# Tips please first comp.... EVA***



## StormyBlues (Dec 31, 2008)

Ok Day before:
Give bath
Braid mane but don't wash it!
polish hooves
stable at night so he can't get himself dirty
Put a sheet on him
load everything in the trailer so that you are ready
before loading your tack wash saddle pads and give your tack a good scrub
Day of:
get up EARLY and get in your show clothes and do your hair before you leave home
wear a sweatsuit over your show clothes 
Get to the barn, wrap him up and load him in the trailer. 
once you get to the grounds, check in and get him coggins tested by the secretary or designated person
Unload him, unwrap him
go walk your course with your trainer and space your jumps.
Then give yourself more than your normal ammount of time to warm up! 
HAVE FUN!


----------



## eventerdrew (Mar 13, 2009)

i would like to add that I would clean your tack a week beforehand. If you leave it to the last minute, your saddle will be extremely slippery, making it an uncomfortable ride when showtime comes. Then you can ride in it in the days leading up to the show and just buff it up a few days before.

You don't need to do your hair before you leave. Hairnets can be uncomfortable!

StormyBlues- what do you mean by getting him coggins tested? You should have a coggins BEFORE you get there, as they won't let you compete if you don't...

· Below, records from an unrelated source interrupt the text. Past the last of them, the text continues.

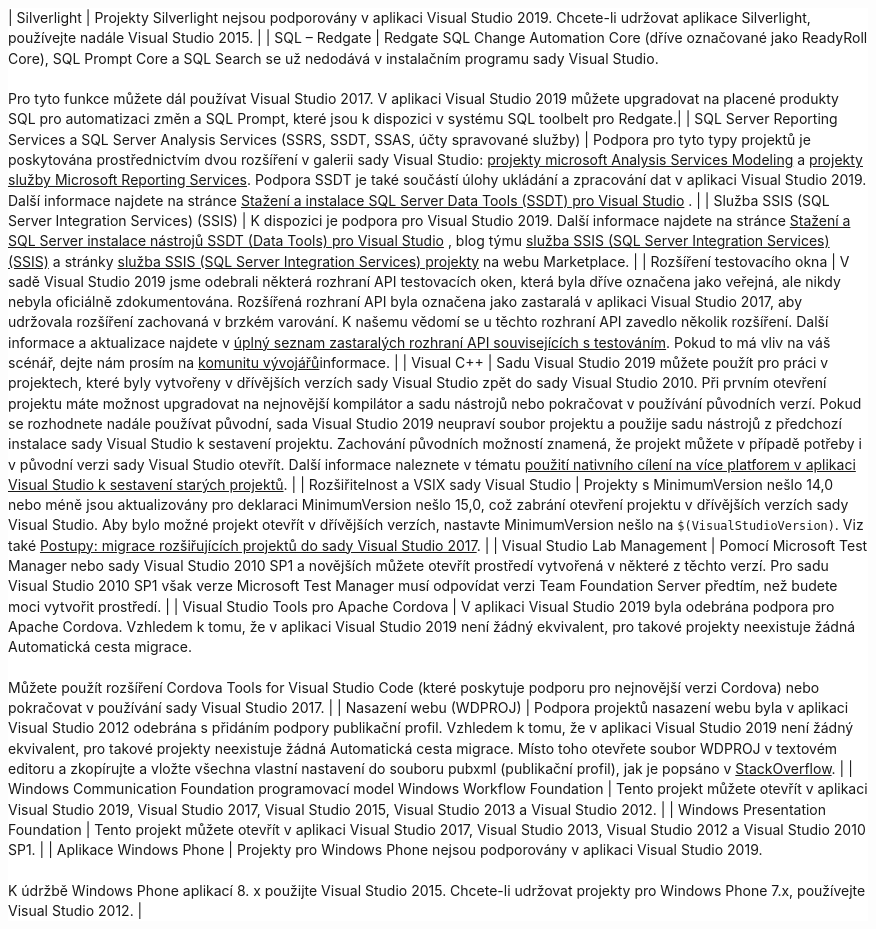 | Silverlight | Projekty Silverlight nejsou podporovány v aplikaci Visual Studio 2019. Chcete-li udržovat aplikace Silverlight, používejte nadále Visual Studio 2015. |
| SQL – Redgate | Redgate SQL Change Automation Core (dříve označované jako ReadyRoll Core), SQL Prompt Core a SQL Search se už nedodává v instalačním programu sady Visual Studio.<br/><br/>Pro tyto funkce můžete dál používat Visual Studio 2017. V aplikaci Visual Studio 2019 můžete upgradovat na placené produkty SQL pro automatizaci změn a SQL Prompt, které jsou k dispozici v systému SQL toolbelt pro Redgate.|
| SQL Server Reporting Services a SQL Server Analysis Services (SSRS, SSDT, SSAS, účty spravované služby) | Podpora pro tyto typy projektů je poskytována prostřednictvím dvou rozšíření v galerii sady Visual Studio: [projekty microsoft Analysis Services Modeling](https://marketplace.visualstudio.com/items?itemName=ProBITools.MicrosoftAnalysisServicesModelingProjects) a [projekty služby Microsoft Reporting Services](https://marketplace.visualstudio.com/items?itemName=ProBITools.MicrosoftReportProjectsforVisualStudio). Podpora SSDT je také součástí úlohy ukládání a zpracování dat v aplikaci Visual Studio 2019. Další informace najdete na stránce [Stažení a instalace SQL Server Data Tools (SSDT) pro Visual Studio](https://docs.microsoft.com/sql/ssdt/download-sql-server-data-tools-ssdt) . |
| Služba SSIS (SQL Server Integration Services) (SSIS) | K dispozici je podpora pro Visual Studio 2019. Další informace najdete na stránce [Stažení a SQL Server instalace nástrojů SSDT (Data Tools) pro Visual Studio](https://docs.microsoft.com/sql/ssdt/download-sql-server-data-tools-ssdt) , blog týmu [služba SSIS (SQL Server Integration Services) (SSIS)](https://techcommunity.microsoft.com/t5/SQL-Server-Integration-Services/bg-p/SSIS) a stránky [služba SSIS (SQL Server Integration Services) projekty](https://marketplace.visualstudio.com/items?itemName=SSIS.SqlServerIntegrationServicesProjects&ssr=false#overview) na webu Marketplace. |
| Rozšíření testovacího okna | V sadě Visual Studio 2019 jsme odebrali některá rozhraní API testovacích oken, která byla dříve označena jako veřejná, ale nikdy nebyla oficiálně zdokumentována. Rozšířená rozhraní API byla označena jako zastaralá v aplikaci Visual Studio 2017, aby udržovala rozšíření zachovaná v brzkém varování. K našemu vědomí se u těchto rozhraní API zavedlo několik rozšíření. Další informace a aktualizace najdete v [úplný seznam zastaralých rozhraní API souvisejících s testováním](https://github.com/Microsoft/vstest/issues/1830). Pokud to má vliv na váš scénář, dejte nám prosím na [komunitu vývojářů](https://developercommunity.visualstudio.com)informace. |
| Visual C++ | Sadu Visual Studio 2019 můžete použít pro práci v projektech, které byly vytvořeny v dřívějších verzích sady Visual Studio zpět do sady Visual Studio 2010. Při prvním otevření projektu máte možnost upgradovat na nejnovější kompilátor a sadu nástrojů nebo pokračovat v používání původních verzí. Pokud se rozhodnete nadále používat původní, sada Visual Studio 2019 neupraví soubor projektu a použije sadu nástrojů z předchozí instalace sady Visual Studio k sestavení projektu. Zachování původních možností znamená, že projekt můžete v případě potřeby i v původní verzi sady Visual Studio otevřít. Další informace naleznete v tématu [použití nativního cílení na více platforem v aplikaci Visual Studio k sestavení starých projektů](/cpp/porting/use-native-multi-targeting). |
| Rozšiřitelnost a VSIX sady Visual Studio | Projekty s MinimumVersion nešlo 14,0 nebo méně jsou aktualizovány pro deklaraci MinimumVersion nešlo 15,0, což zabrání otevření projektu v dřívějších verzích sady Visual Studio. Aby bylo možné projekt otevřít v dřívějších verzích, nastavte MinimumVersion nešlo na `$(VisualStudioVersion)`. Viz také [Postupy: migrace rozšiřujících projektů do sady Visual Studio 2017](../extensibility/how-to-migrate-extensibility-projects-to-visual-studio-2017.md). |
| Visual Studio Lab Management | Pomocí Microsoft Test Manager nebo sady Visual Studio 2010 SP1 a novějších můžete otevřít prostředí vytvořená v některé z těchto verzí. Pro sadu Visual Studio 2010 SP1 však verze Microsoft Test Manager musí odpovídat verzi Team Foundation Server předtím, než budete moci vytvořit prostředí. |
| Visual Studio Tools pro Apache Cordova | V aplikaci Visual Studio 2019 byla odebrána podpora pro Apache Cordova. Vzhledem k tomu, že v aplikaci Visual Studio 2019 není žádný ekvivalent, pro takové projekty neexistuje žádná Automatická cesta migrace.<br/><br/>Můžete použít rozšíření Cordova Tools for Visual Studio Code (které poskytuje podporu pro nejnovější verzi Cordova) nebo pokračovat v používání sady Visual Studio 2017. |
| Nasazení webu (WDPROJ) | Podpora projektů nasazení webu byla v aplikaci Visual Studio 2012 odebrána s přidáním podpory publikační profil. Vzhledem k tomu, že v aplikaci Visual Studio 2019 není žádný ekvivalent, pro takové projekty neexistuje žádná Automatická cesta migrace. Místo toho otevřete soubor WDPROJ v textovém editoru a zkopírujte a vložte všechna vlastní nastavení do souboru pubxml (publikační profil), jak je popsáno v [StackOverflow](https://stackoverflow.com/a/12061065/1203388). |
| Windows Communication Foundation programovací model Windows Workflow Foundation | Tento projekt můžete otevřít v aplikaci Visual Studio 2019, Visual Studio 2017, Visual Studio 2015, Visual Studio 2013 a Visual Studio 2012. |
| Windows Presentation Foundation | Tento projekt můžete otevřít v aplikaci Visual Studio 2017, Visual Studio 2013, Visual Studio 2012 a Visual Studio 2010 SP1. |
| Aplikace Windows Phone | Projekty pro Windows Phone nejsou podporovány v aplikaci Visual Studio 2019. <br/><br/>K údržbě Windows Phone aplikací 8. x použijte Visual Studio 2015. Chcete-li udržovat projekty pro Windows Phone 7.x, používejte Visual Studio 2012. |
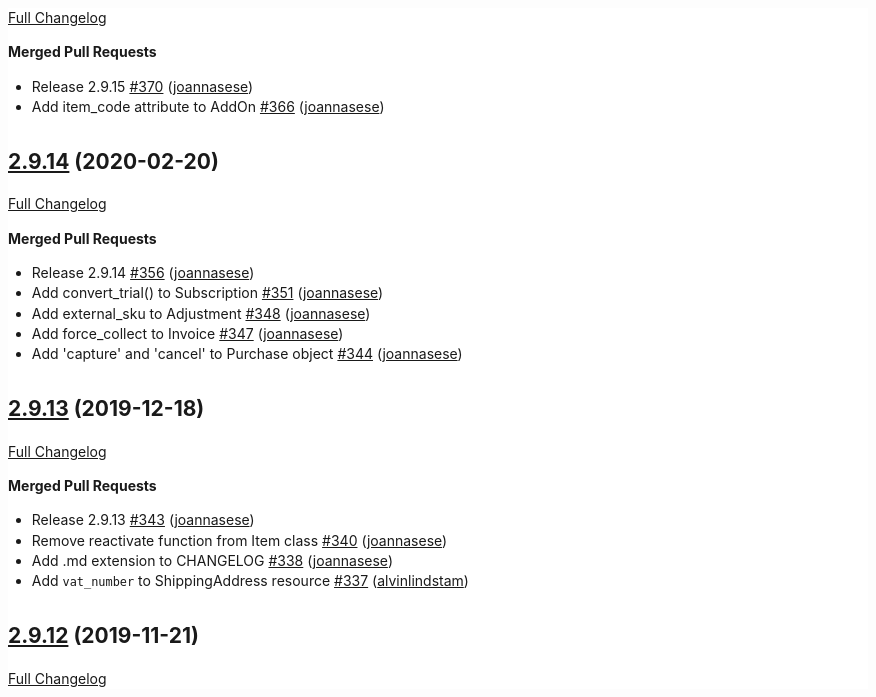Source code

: [Full Changelog](https://github.com/recurly/recurly-client-python/compare/2.9.14...2.9.15)


**Merged Pull Requests**

- Release 2.9.15 [#370](https://github.com/recurly/recurly-client-python/pull/370) ([joannasese](https://github.com/joannasese))
- Add item_code attribute to AddOn [#366](https://github.com/recurly/recurly-client-python/pull/366) ([joannasese](https://github.com/joannasese))



## [2.9.14](https://github.com/recurly/recurly-client-python/tree/2.9.14) (2020-02-20)

[Full Changelog](https://github.com/recurly/recurly-client-python/compare/2.9.13...2.9.14)


**Merged Pull Requests**

- Release 2.9.14 [#356](https://github.com/recurly/recurly-client-python/pull/356) ([joannasese](https://github.com/joannasese))
- Add convert_trial() to Subscription [#351](https://github.com/recurly/recurly-client-python/pull/351) ([joannasese](https://github.com/joannasese))
- Add external_sku to Adjustment [#348](https://github.com/recurly/recurly-client-python/pull/348) ([joannasese](https://github.com/joannasese))
- Add force_collect to Invoice [#347](https://github.com/recurly/recurly-client-python/pull/347) ([joannasese](https://github.com/joannasese))
- Add 'capture' and 'cancel' to Purchase object [#344](https://github.com/recurly/recurly-client-python/pull/344) ([joannasese](https://github.com/joannasese))



## [2.9.13](https://github.com/recurly/recurly-client-python/tree/2.9.13) (2019-12-18)

[Full Changelog](https://github.com/recurly/recurly-client-python/compare/2.9.12...2.9.13)


**Merged Pull Requests**

- Release 2.9.13 [#343](https://github.com/recurly/recurly-client-python/pull/343) ([joannasese](https://github.com/joannasese))
- Remove reactivate function from Item class [#340](https://github.com/recurly/recurly-client-python/pull/340) ([joannasese](https://github.com/joannasese))
- Add .md extension to CHANGELOG [#338](https://github.com/recurly/recurly-client-python/pull/338) ([joannasese](https://github.com/joannasese))
- Add `vat_number` to ShippingAddress resource [#337](https://github.com/recurly/recurly-client-python/pull/337) ([alvinlindstam](https://github.com/alvinlindstam))



## [2.9.12](https://github.com/recurly/recurly-client-python/tree/2.9.12) (2019-11-21)

[Full Changelog](https://github.com/recurly/recurly-client-python/compare/2.9.11...2.9.12)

Have fun and make sure you enjoy it while you're there!


----------



## brookelovesparelli (Jan 21, 2009)

ummm, it's winter here lol should i still wash him?? if so how do i dry him so he wont get sick. Also we don't have stables....


----------



## brookelovesparelli (Jan 21, 2009)

oh & thanks


----------



## brookelovesparelli (Jan 21, 2009)

does anyone else recommend anything else? Im really nervous :S


----------